### Plain-text document sources
------------------------------

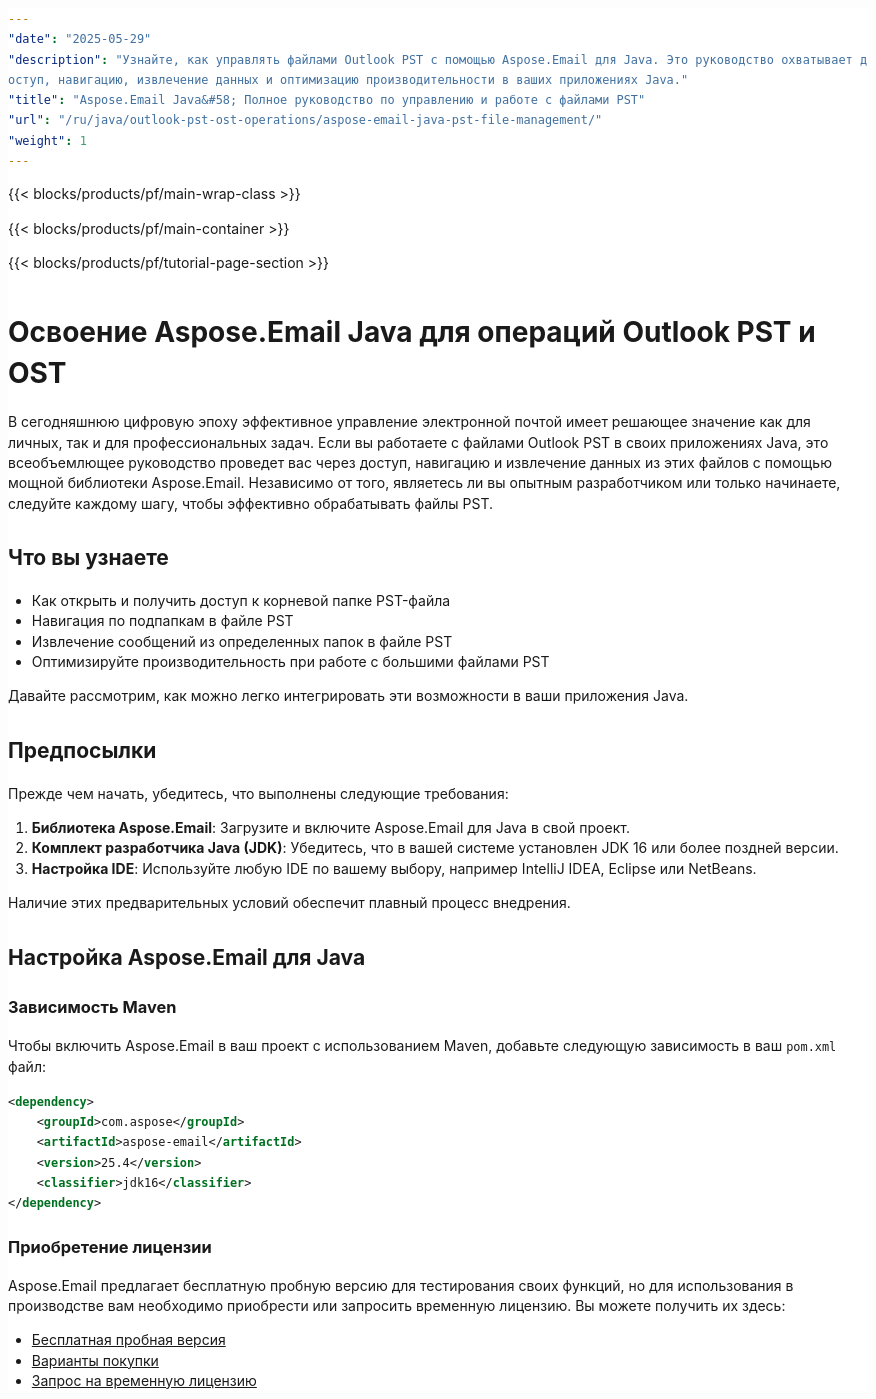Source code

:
```yaml
---
"date": "2025-05-29"
"description": "Узнайте, как управлять файлами Outlook PST с помощью Aspose.Email для Java. Это руководство охватывает доступ, навигацию, извлечение данных и оптимизацию производительности в ваших приложениях Java."
"title": "Aspose.Email Java&#58; Полное руководство по управлению и работе с файлами PST"
"url": "/ru/java/outlook-pst-ost-operations/aspose-email-java-pst-file-management/"
"weight": 1
---
```


{{< blocks/products/pf/main-wrap-class >}}

{{< blocks/products/pf/main-container >}}

{{< blocks/products/pf/tutorial-page-section >}}
# Освоение Aspose.Email Java для операций Outlook PST и OST

В сегодняшнюю цифровую эпоху эффективное управление электронной почтой имеет решающее значение как для личных, так и для профессиональных задач. Если вы работаете с файлами Outlook PST в своих приложениях Java, это всеобъемлющее руководство проведет вас через доступ, навигацию и извлечение данных из этих файлов с помощью мощной библиотеки Aspose.Email. Независимо от того, являетесь ли вы опытным разработчиком или только начинаете, следуйте каждому шагу, чтобы эффективно обрабатывать файлы PST.

## Что вы узнаете
- Как открыть и получить доступ к корневой папке PST-файла
- Навигация по подпапкам в файле PST
- Извлечение сообщений из определенных папок в файле PST
- Оптимизируйте производительность при работе с большими файлами PST

Давайте рассмотрим, как можно легко интегрировать эти возможности в ваши приложения Java.

## Предпосылки
Прежде чем начать, убедитесь, что выполнены следующие требования:
1. **Библиотека Aspose.Email**: Загрузите и включите Aspose.Email для Java в свой проект.
2. **Комплект разработчика Java (JDK)**: Убедитесь, что в вашей системе установлен JDK 16 или более поздней версии.
3. **Настройка IDE**: Используйте любую IDE по вашему выбору, например IntelliJ IDEA, Eclipse или NetBeans.

Наличие этих предварительных условий обеспечит плавный процесс внедрения.

## Настройка Aspose.Email для Java
### Зависимость Maven
Чтобы включить Aspose.Email в ваш проект с использованием Maven, добавьте следующую зависимость в ваш `pom.xml` файл:
```xml
<dependency>
    <groupId>com.aspose</groupId>
    <artifactId>aspose-email</artifactId>
    <version>25.4</version>
    <classifier>jdk16</classifier>
</dependency>
```
### Приобретение лицензии
Aspose.Email предлагает бесплатную пробную версию для тестирования своих функций, но для использования в производстве вам необходимо приобрести или запросить временную лицензию. Вы можете получить их здесь:
- [Бесплатная пробная версия](https://releases.aspose.com/email/java/)
- [Варианты покупки](https://purchase.aspose.com/buy)
- [Запрос на временную лицензию](https://purchase.aspose.com/temporary-license/)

------------------------------

### TASK DETAILS
Match on "работе" and report each line of the data above that has it.

### WORKED SOLUTION
"title": "Aspose.Email Java&#58; Полное руководство по управлению и работе с файлами PST"
- Оптимизируйте производительность при работе с большими файлами PST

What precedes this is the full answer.